What else is happening:

  • Pete Buttigieg, the 37-year-old mayor of South Bend, Indiana, who has been rising fast in the 2020 Democratic pack, officially launched his campaign Sunday. “The horror show in Washington is mesmerizing, all-consuming," he said. "But starting today, we are going to change the channel." He added, "Sometimes a dark moment brings out the best in us."
  • The African-American vote for the Democrats' 2020 primaries is very much up for grabs, writes Newsday's Emily Ngo. There are two black contenders, Sens. Cory Booker and Kamala Harris, but others who reach out and are seen as having a chance at winning can expect consideration, one expert says.
  • Also from Ngo: Sen. Kirsten Gillibrand reported raising $3 million in the first months of her campaign, which places her eighth among Democratic contenders who have released numbers. Her campaign said she ranks fourth in cash on hand with $10.2 million.
  • Bernie Sanders accused the Center for American Progress, a liberal think tank with links to the Clintons, of spreading “bad faith smears” about him and other candidates who are further to the left.
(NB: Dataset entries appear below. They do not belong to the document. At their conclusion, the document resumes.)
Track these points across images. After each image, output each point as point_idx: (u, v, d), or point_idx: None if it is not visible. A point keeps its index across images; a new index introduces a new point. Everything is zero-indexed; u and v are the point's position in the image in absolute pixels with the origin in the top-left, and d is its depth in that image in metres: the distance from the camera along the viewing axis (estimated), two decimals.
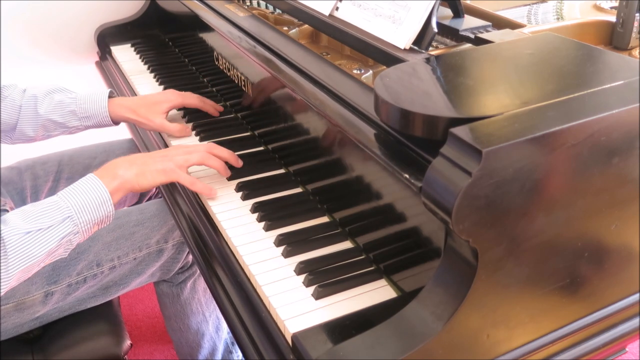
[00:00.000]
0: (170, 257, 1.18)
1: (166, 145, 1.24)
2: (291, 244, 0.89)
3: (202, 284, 1.30)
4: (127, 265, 1.13)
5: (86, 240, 1.09)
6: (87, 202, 0.89)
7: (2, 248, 0.81)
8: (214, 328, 1.36)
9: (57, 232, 0.86)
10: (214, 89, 1.44)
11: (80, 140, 1.43)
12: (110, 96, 1.24)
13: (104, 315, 1.14)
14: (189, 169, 1.02)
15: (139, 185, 0.97)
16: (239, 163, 1.07)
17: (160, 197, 1.22)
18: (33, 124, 1.22)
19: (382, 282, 0.83)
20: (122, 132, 1.47)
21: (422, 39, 0.87)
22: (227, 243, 0.93)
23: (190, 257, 1.23)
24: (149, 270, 1.17)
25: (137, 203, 1.46)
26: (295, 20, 1.18)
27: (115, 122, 1.26)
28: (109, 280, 1.13)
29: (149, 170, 0.98)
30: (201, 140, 1.22)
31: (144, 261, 1.15)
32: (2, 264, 0.82)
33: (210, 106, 1.28)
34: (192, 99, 1.25)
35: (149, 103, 1.23)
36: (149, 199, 1.48)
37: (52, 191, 1.32)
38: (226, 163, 1.06)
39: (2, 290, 0.83)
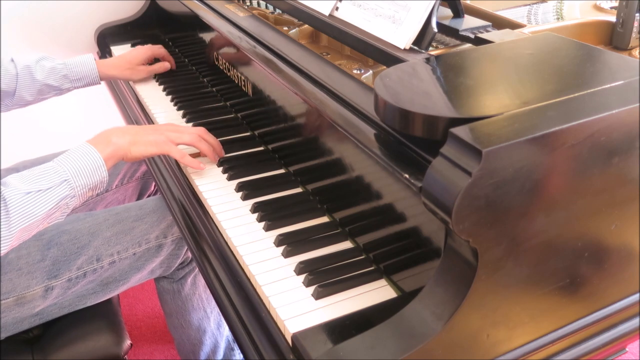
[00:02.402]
0: (170, 252, 1.19)
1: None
2: (291, 244, 0.89)
3: (202, 280, 1.30)
4: (127, 261, 1.14)
5: (86, 235, 1.11)
6: (82, 167, 0.94)
7: (4, 207, 0.86)
8: (215, 324, 1.36)
9: (56, 194, 0.91)
10: (214, 89, 1.44)
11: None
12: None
13: (104, 315, 1.14)
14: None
15: (131, 154, 1.02)
16: (222, 153, 1.13)
17: (159, 194, 1.22)
18: (31, 89, 1.35)
19: (382, 282, 0.83)
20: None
21: (422, 39, 0.87)
22: (227, 243, 0.93)
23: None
24: (148, 266, 1.17)
25: (137, 200, 1.46)
26: (295, 20, 1.18)
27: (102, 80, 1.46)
28: (108, 275, 1.13)
29: (142, 140, 1.03)
30: None
31: (143, 256, 1.15)
32: (4, 222, 0.86)
33: (170, 58, 1.55)
34: (158, 49, 1.54)
35: (128, 59, 1.48)
36: (148, 196, 1.49)
37: None
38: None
39: (5, 249, 0.87)
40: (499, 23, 1.02)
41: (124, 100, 1.53)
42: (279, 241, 0.90)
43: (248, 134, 1.23)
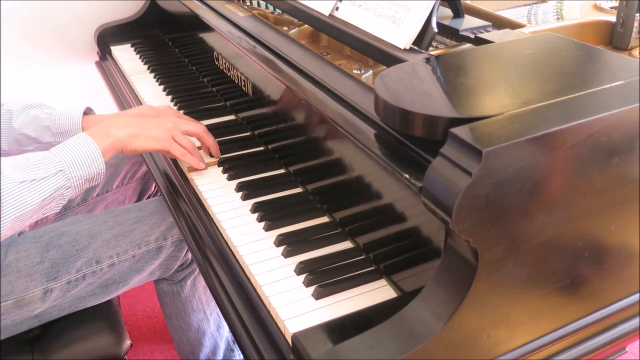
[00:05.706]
0: (170, 254, 1.18)
1: None
2: (291, 244, 0.89)
3: (202, 282, 1.30)
4: (126, 263, 1.14)
5: (85, 237, 1.10)
6: (78, 158, 0.93)
7: None
8: (215, 326, 1.36)
9: (50, 183, 0.90)
10: (214, 89, 1.44)
11: None
12: (87, 113, 1.19)
13: (104, 315, 1.14)
14: None
15: (131, 147, 1.00)
16: (218, 154, 1.13)
17: (159, 195, 1.22)
18: (7, 138, 1.19)
19: (382, 282, 0.83)
20: None
21: (422, 39, 0.87)
22: (227, 243, 0.93)
23: (190, 254, 1.23)
24: (148, 268, 1.17)
25: (136, 201, 1.46)
26: (295, 20, 1.18)
27: None
28: (108, 277, 1.13)
29: (143, 134, 1.01)
30: None
31: (143, 258, 1.15)
32: None
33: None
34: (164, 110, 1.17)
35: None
36: (149, 196, 1.49)
37: None
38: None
39: None
40: (499, 23, 1.02)
41: (123, 99, 1.53)
42: (279, 241, 0.90)
43: (248, 134, 1.23)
  • One of those candidates, Sen. Elizabeth Warren, was a conservative-minded Republican in her early days, Politico writes. Her shift began during academic research in the 1980s when she concluded many Americans filing for bankruptcy were not irresponsible deadbeats but families that struggled like her own.
  • The New York Times looked at how destined-to-lose candidates in past elections often won bigger public profiles from their effort. The Rev. Al Sharpton said his 2004 bid "opened doors" as he went from "a tracksuit-wearing local activist" to getting "taken more seriously" on a national level.
  • Short-time White House communications director Anthony Scaramucci writes in The Hill that Trump should stop using the term "enemy of the people" against the news media. "While he is far from a tyrant and has done a terrific job as president, he needs to stop doing this. It sounds like an echo of long-ago autocrats and some contemporary ones," Scaramucci said.
  • They don't agree on much, but both Trump and former President Barack Obama hailed Tiger Woods' victory in the Masters golf tournament Sunday. Trump live-tweeted the final two holes and said, "Love people who are great under pressure. What a fantastic life comeback for a really great guy!"